» **Assigned task**
Below are entries; work out how many of their lines hold "wall", giving only that number.

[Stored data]
================

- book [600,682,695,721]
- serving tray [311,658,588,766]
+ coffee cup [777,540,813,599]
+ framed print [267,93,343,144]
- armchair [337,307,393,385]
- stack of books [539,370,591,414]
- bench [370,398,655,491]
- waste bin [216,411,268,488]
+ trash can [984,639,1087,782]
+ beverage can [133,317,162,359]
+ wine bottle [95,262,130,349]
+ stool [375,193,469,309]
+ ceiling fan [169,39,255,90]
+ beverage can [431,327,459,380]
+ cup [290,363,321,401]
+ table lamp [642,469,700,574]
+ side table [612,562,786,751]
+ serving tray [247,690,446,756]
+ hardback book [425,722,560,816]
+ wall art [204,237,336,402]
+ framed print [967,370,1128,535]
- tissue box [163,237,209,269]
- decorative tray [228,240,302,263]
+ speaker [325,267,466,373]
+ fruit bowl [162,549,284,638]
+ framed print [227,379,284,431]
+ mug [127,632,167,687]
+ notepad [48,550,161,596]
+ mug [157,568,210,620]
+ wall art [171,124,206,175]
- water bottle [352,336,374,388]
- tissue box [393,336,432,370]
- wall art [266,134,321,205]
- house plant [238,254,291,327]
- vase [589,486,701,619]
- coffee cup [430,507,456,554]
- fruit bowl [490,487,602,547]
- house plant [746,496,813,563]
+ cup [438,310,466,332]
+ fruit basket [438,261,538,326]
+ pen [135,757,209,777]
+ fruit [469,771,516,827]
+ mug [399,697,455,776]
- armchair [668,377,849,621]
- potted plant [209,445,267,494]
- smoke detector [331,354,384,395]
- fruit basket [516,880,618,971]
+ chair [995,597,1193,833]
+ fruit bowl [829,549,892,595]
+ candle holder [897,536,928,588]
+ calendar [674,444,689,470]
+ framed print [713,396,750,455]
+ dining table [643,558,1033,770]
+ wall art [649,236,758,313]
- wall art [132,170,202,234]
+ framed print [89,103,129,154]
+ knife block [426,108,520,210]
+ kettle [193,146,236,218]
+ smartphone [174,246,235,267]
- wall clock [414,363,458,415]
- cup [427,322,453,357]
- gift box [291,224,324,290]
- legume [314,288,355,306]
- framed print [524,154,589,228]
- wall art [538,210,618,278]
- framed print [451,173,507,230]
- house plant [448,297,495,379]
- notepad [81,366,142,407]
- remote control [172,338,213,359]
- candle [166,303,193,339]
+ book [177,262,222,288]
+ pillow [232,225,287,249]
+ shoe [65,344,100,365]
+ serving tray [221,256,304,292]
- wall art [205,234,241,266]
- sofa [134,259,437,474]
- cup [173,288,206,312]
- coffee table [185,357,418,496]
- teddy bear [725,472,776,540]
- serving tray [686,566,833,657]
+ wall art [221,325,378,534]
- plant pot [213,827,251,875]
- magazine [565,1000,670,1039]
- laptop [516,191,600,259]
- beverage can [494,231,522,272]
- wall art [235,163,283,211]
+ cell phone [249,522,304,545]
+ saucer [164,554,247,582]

================

» **The answer**
10